Employees and retirees of Elkem Metals at Alloy, a former Union Carbide operation, may be losing their retirement benefits.
Officials with Elkem Metals Inc. have notified current and retired employees that they are asking federal officials to give them a waiver for the minimum funding requirements for their employee retirement plan.
Underfunded pensions are creating what some in Congress fear is a "perfect storm." The weak job market and historic low interest rates are contributing to the problem with pension plans going down around the country.
Many companies legally used pension funds for business operations or investments, causing the plans to be underfunded.
Union Carbide officials sold the plant to the Norweign company in 1981. Workers who retired under Union Carbide have their pensions through Union Carbide and are not affected by Elkem's action.

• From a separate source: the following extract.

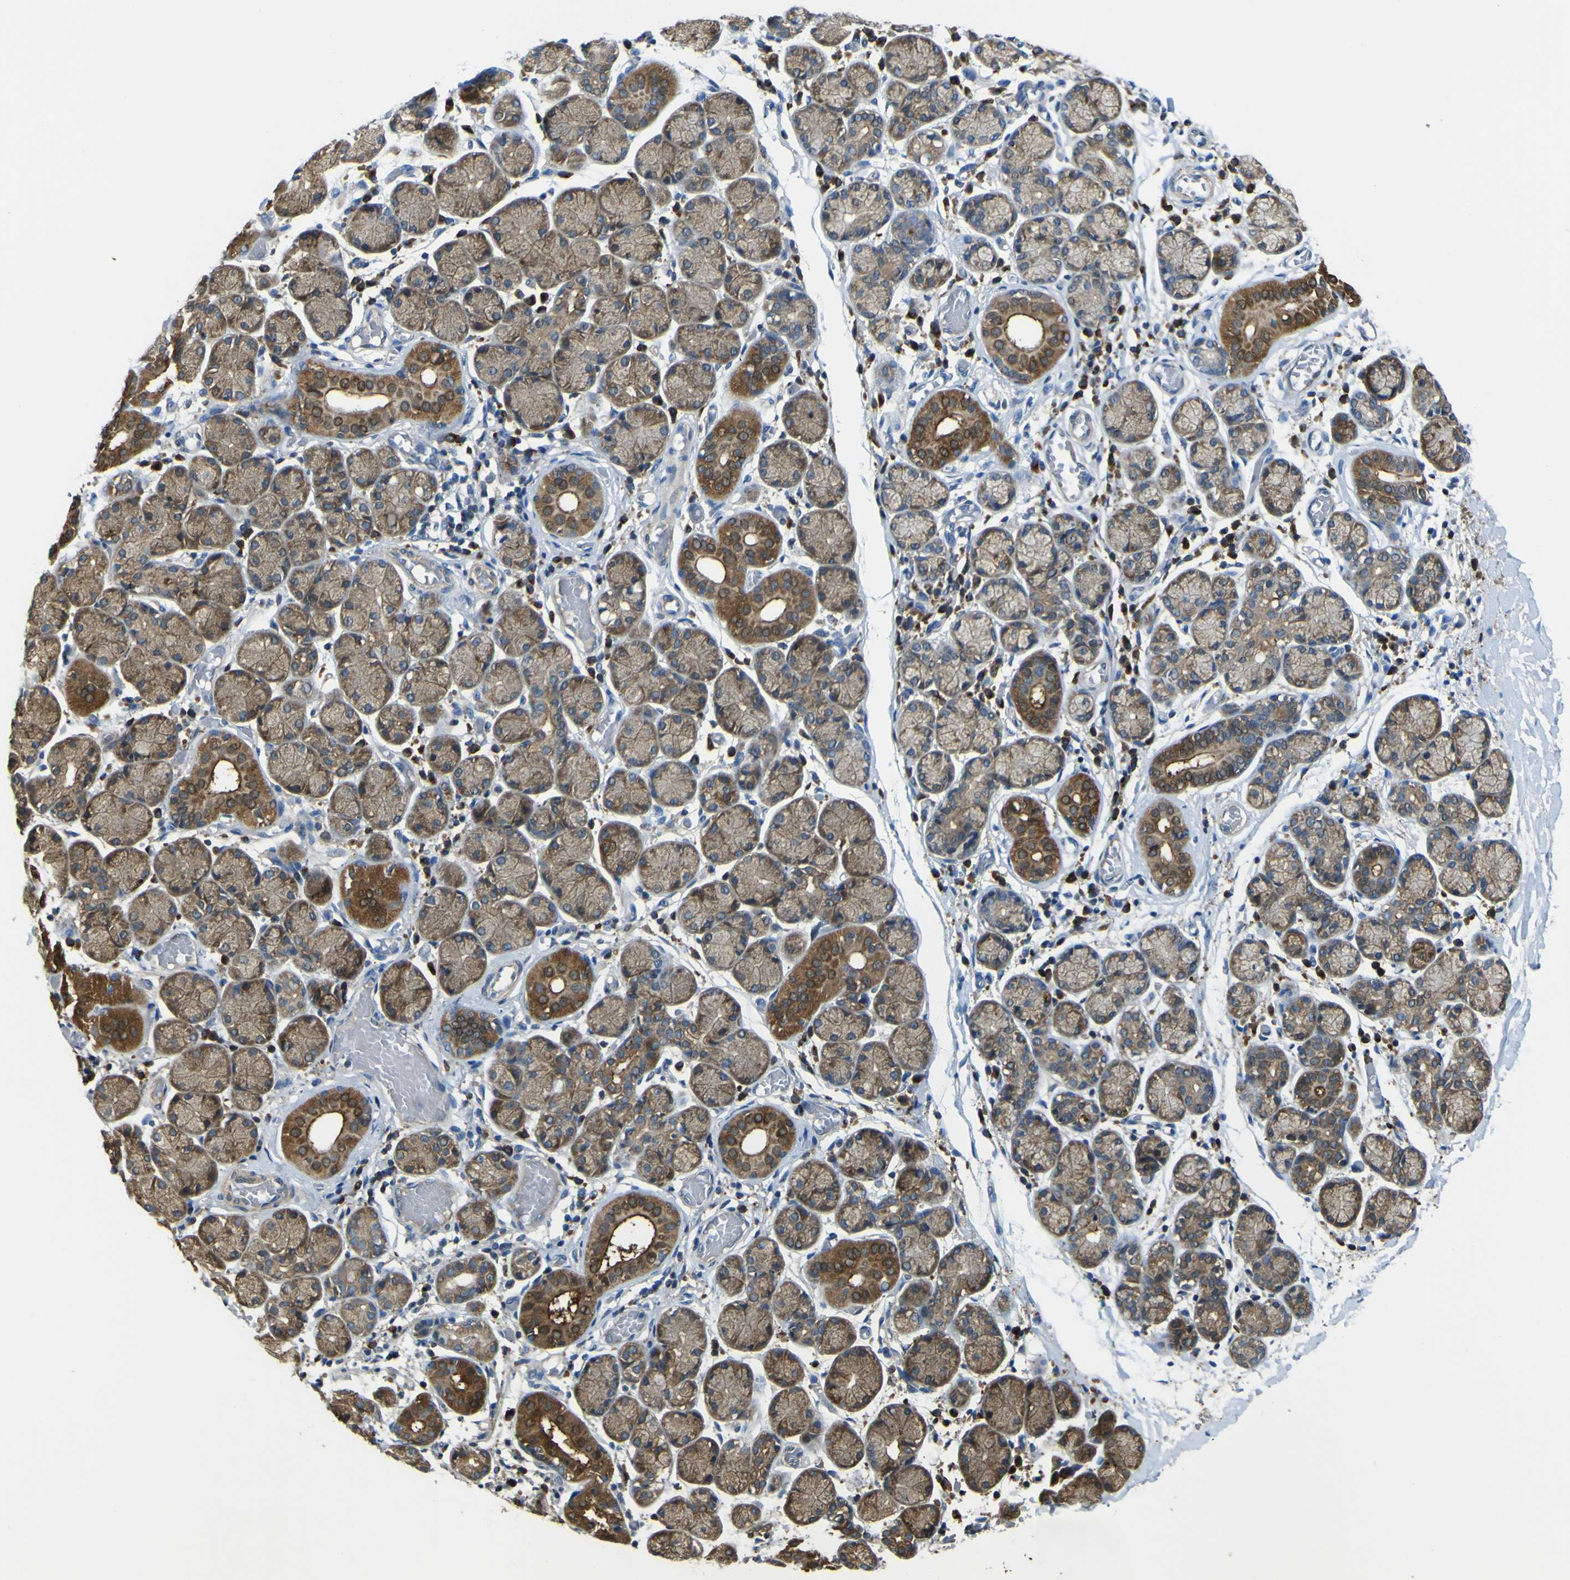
{"staining": {"intensity": "moderate", "quantity": "25%-75%", "location": "cytoplasmic/membranous,nuclear"}, "tissue": "salivary gland", "cell_type": "Glandular cells", "image_type": "normal", "snomed": [{"axis": "morphology", "description": "Normal tissue, NOS"}, {"axis": "topography", "description": "Salivary gland"}], "caption": "An IHC histopathology image of benign tissue is shown. Protein staining in brown labels moderate cytoplasmic/membranous,nuclear positivity in salivary gland within glandular cells. (brown staining indicates protein expression, while blue staining denotes nuclei).", "gene": "EML2", "patient": {"sex": "female", "age": 24}}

Current workers, both hourly and salaried, as well as people who retired from Elkem after 1981 are in the jeopardized pension plan.
Elkem has more than 900 people in the current pension plan.
Reports indicate the pension plan is underfunded by $28 million. If the underfunding continues, the company could never make up the amount and end up in bankruptcy.
The federal Pension Benefit Guaranty Corp. reported that it recorded an $11.2 billion deficit last year. The PBGC is the federal agency that insures pensions.
The collapse in pensions is becoming a serious problem to America's blue-collar workers.
Elkem has downsized employment in West Virginia, shifting operations to Norway, the plant is now
operated with record low levels of employees.